We found the short causing the fuse link to blow and my Z is running again.

While waiting for an auto electrics expert to help me, I discovered melted connectors on the defrost switch.  The switch was left on by mistake causing the short issue.

The switch was non-OEM, with a built-in light and a PO cut the console plate to install the switch.  The switch light was burned out, so it was easy to miss that it was on.

My expert arrived at this point and he set-up a 12v light bulb to help identify the short.  He also added a 25 amp push button fuse to protect the circuit during testing.  

The bulb lit when connected to the circuit, so he knew there was a short. (I do not know how he connected the test light, since I was in the driver’s seat).

He suggested that we remove the Accessory Relay, since it is part of the defrost switch circuit with a potential problem.  With the Acc Relay removed, the light went out, so the short was identified somewhere in the Acc Relay circuit.

I traced the three defrost switch wires: 1-Ground to cigarette lighter body screw, 2-to a female connector and 3-to a female connector with an inline fuse. 

The inline fuse contained a 25 amp fuse with a small burn hole.
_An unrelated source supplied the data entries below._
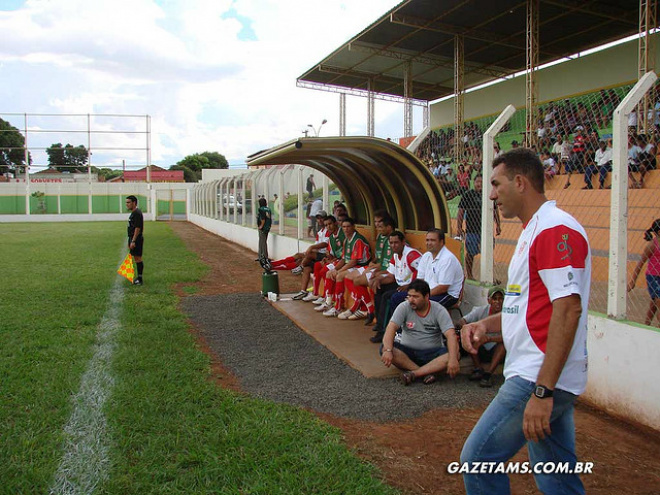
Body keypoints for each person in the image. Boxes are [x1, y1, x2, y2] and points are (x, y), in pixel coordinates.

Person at [460, 148, 591, 495]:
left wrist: (543, 391)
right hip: (540, 374)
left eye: (495, 184)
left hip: (539, 376)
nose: (490, 194)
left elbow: (568, 310)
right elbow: (525, 311)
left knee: (477, 462)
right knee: (557, 476)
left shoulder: (554, 229)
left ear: (519, 182)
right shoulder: (533, 231)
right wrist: (484, 326)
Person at [380, 279, 460, 386]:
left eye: (416, 297)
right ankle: (425, 372)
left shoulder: (439, 310)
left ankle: (414, 374)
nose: (411, 300)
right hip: (408, 354)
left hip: (432, 354)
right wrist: (389, 350)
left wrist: (453, 359)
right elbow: (391, 328)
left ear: (427, 297)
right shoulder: (404, 307)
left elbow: (451, 335)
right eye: (409, 296)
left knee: (455, 354)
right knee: (384, 348)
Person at [390, 228, 464, 313]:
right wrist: (414, 294)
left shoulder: (448, 259)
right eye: (427, 240)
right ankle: (399, 326)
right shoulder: (426, 256)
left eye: (432, 240)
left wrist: (420, 296)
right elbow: (420, 280)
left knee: (417, 303)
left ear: (441, 242)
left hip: (448, 295)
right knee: (396, 297)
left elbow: (443, 288)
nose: (429, 243)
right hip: (427, 292)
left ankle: (417, 326)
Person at [369, 230, 422, 343]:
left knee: (388, 296)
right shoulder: (395, 256)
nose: (393, 245)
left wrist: (409, 286)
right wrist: (379, 279)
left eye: (396, 242)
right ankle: (380, 324)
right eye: (391, 243)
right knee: (379, 288)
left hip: (414, 288)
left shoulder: (412, 255)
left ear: (403, 242)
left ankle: (385, 331)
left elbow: (423, 274)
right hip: (400, 284)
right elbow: (391, 277)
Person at [344, 211, 396, 322]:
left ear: (388, 226)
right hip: (376, 266)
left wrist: (375, 267)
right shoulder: (381, 237)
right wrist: (372, 262)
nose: (377, 227)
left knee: (359, 280)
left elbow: (388, 263)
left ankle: (369, 309)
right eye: (376, 222)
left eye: (380, 224)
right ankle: (367, 308)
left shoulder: (394, 240)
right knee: (349, 277)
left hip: (384, 270)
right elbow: (379, 256)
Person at [455, 286, 506, 388]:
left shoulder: (507, 315)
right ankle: (478, 368)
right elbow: (462, 321)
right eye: (495, 299)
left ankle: (488, 374)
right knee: (471, 336)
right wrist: (467, 329)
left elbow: (509, 336)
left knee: (504, 344)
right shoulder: (480, 310)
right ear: (489, 300)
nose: (498, 301)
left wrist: (488, 339)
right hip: (480, 349)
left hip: (496, 351)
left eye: (500, 299)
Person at [322, 218, 371, 318]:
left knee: (340, 275)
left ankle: (340, 307)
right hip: (354, 265)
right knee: (330, 272)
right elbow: (344, 259)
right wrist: (335, 269)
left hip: (363, 265)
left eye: (348, 226)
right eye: (344, 227)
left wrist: (339, 271)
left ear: (353, 227)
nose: (346, 229)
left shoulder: (357, 240)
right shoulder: (346, 240)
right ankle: (330, 302)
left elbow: (353, 261)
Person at [456, 174, 502, 280]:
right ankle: (470, 275)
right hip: (471, 229)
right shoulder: (468, 195)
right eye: (477, 182)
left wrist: (498, 225)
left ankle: (490, 277)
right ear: (474, 182)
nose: (479, 184)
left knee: (488, 253)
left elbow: (495, 211)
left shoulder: (489, 195)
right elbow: (461, 211)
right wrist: (459, 227)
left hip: (487, 230)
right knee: (470, 254)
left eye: (482, 182)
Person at [627, 219, 660, 326]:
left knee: (654, 304)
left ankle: (646, 324)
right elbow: (640, 264)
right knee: (658, 301)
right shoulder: (652, 246)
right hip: (653, 277)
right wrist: (633, 281)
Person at [126, 195, 144, 285]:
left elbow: (137, 228)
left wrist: (133, 241)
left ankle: (140, 279)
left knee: (138, 258)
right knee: (136, 258)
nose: (127, 204)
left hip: (136, 239)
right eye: (126, 202)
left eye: (128, 202)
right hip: (133, 238)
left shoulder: (137, 213)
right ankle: (138, 278)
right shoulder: (134, 212)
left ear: (134, 203)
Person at [256, 197, 272, 268]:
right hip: (267, 227)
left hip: (263, 228)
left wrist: (261, 226)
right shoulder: (268, 209)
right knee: (262, 241)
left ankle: (265, 257)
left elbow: (263, 219)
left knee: (263, 242)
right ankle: (260, 256)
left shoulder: (261, 209)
The inside of the holder was brown, plus part of the wire was melted and exposed. 

I cleaned the holder and copper connection inside, plus I put shrink wrap on the burned/melted wire and inserted the proper 20 amp glass fuse.

See attached photos for before/after repairs.
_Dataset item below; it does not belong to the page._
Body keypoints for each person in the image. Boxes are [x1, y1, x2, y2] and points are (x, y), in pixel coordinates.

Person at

Before connecting everything back up I tested the accessory relay circuit.  With the relay still detached, I used jumper wires to connect three of four pins.  Between the blue-red wire, I attached a 12v bulb.  I turned the key slowly from lock to start.  The relay clicked correctly at ACC and the bulb did not light as I started the car.

Success!  No light = short fixed.  If the bulb burned bright, we would have still had a short.

With positive test. I removed the temporary push button fuse and installed the correct fuse link.
The Z starts and runs fine again.

Appreciate everyone’s assistance with getting my Z operational again.

(My Z now blows the brake light fuse when the turn signals or hazard lights are used.  Will do a separate write-up to discuss.)